2013; Gentile, 2003; Jackson, 2001). Ayrıca televizyon ve medyanın etkisi ile, açık alan oyunları ile şarkı, tekerleme ya da şiirli oyunların popülerliğini yitirmiş olması, çocukların oyun gelişiminin bir önceki nesile kıyasla farklı bir yönde ilerlediğinin işaretçisi olabilir (Downey, Hayes ve O'Neill, 2007).

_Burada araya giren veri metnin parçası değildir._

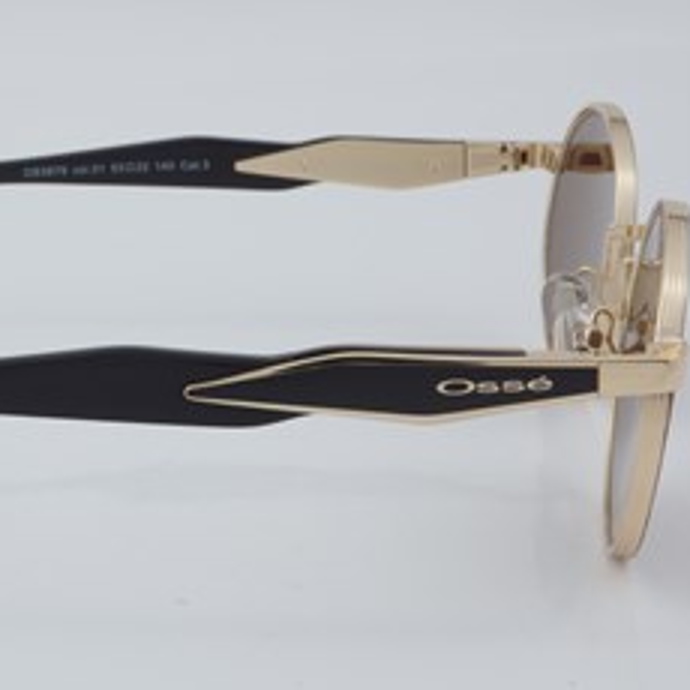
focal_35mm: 111
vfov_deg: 15.7
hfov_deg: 15.6
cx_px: 111
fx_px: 2503
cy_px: 336
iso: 100
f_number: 29
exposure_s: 1/4
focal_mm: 50
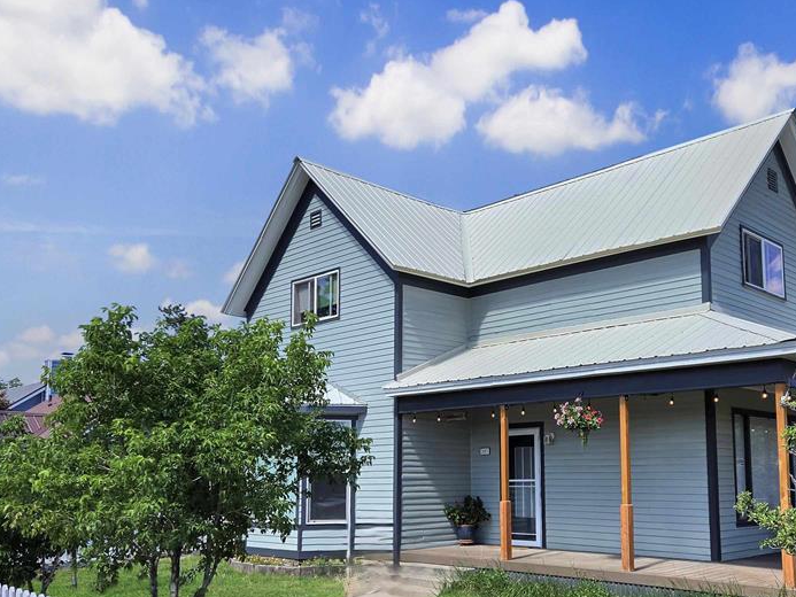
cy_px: 365
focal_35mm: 34
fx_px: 782
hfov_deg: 53.6
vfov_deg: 41.6
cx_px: 472
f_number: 1.8
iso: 80
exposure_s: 1/2708
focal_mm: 5.4
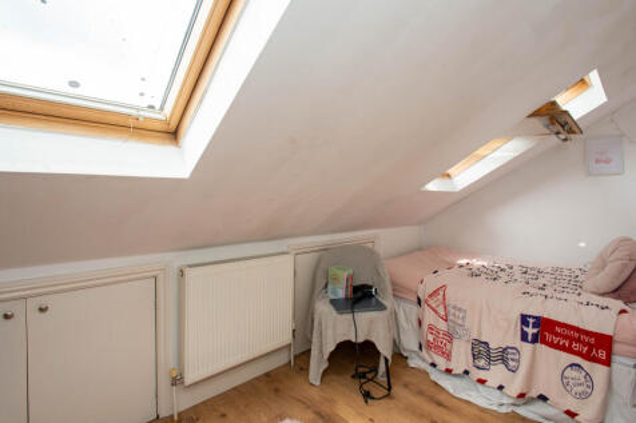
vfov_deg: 70.4
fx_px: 300
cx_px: 318
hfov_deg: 93.3
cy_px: 212
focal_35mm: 17
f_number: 8
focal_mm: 17
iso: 400
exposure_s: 1/125
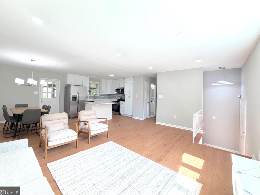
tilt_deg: +1.7
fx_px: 113
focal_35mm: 15
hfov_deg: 98.1
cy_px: 93
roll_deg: -1.5
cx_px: 126
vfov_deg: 81.7
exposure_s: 1/120
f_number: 2.2
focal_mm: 2.22
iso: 160
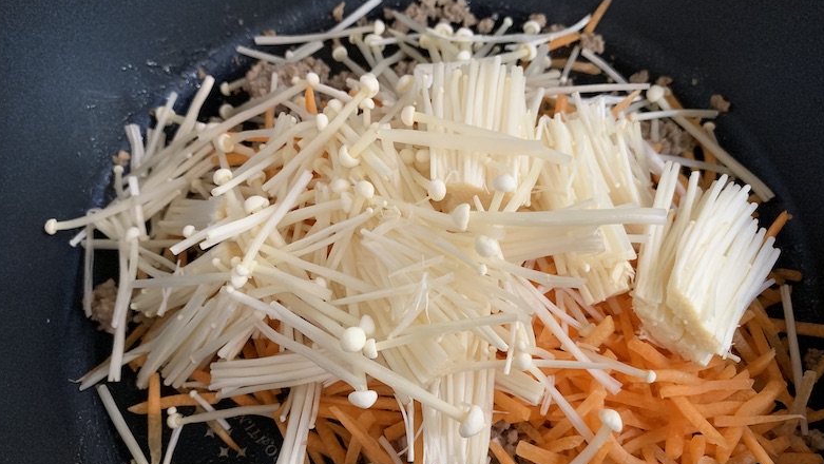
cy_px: 255
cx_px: 413
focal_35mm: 29
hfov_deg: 66.0
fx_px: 634
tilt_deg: -67.0
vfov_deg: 40.2
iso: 400
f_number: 1.8
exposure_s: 1/52
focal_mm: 4.25
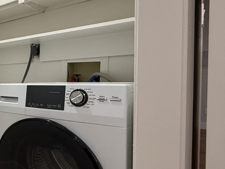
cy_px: 86
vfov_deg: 41.8
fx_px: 221
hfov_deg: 41.5
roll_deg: +0.5
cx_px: -29
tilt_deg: -1.4
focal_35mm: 34
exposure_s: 1/120
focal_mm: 2.22
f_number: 2.2
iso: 320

Benzer biçimde, yaşanılan ülkenin gelişmişlik düzeyi, etnik köken ve her kuşağın bir sonrakine bıraktığı dinamik kültürel miras çocuğun gelişim sürecini, bu noktada oyun becerilerinin gelişimini, temelden şekillendirebilir. Örneğin, batı toplumlarında ebeveynler oyunu sosyal ve bilişsel gelişim için önemli bulup kendilerini çocuklarının oyun partneri olarak görme eğilimindeyken, daha geleneksel toplumlardaki aileler oyunu çocukluk döneminin sıradan ve önemsiz bir aktivitesi olarak algılamaktadır (Roopnarine, 2012). Diğer yandan kadının değişen rolü, ekonomik faaliyetleri, artan şehirleşme ile açık oyun alanlarının azalması, güvenlik endişesi ve akademik başarının giderek daha fazla vurgulanması gibi pek çok kültürel ve sosyal faktör çocukların oynadıkları oyunların niteliğini, niceliğini ve gelişim sürecini ciddi biçimde etkilemektedir. Dolayısıyla, oyun becerilerinin değerlendirilmesinde ve ilgili müdahale programlarının geliştirilmesinde ekolojik sistemdeki tüm öğelerin dikkate alınması önem taşımaktadır.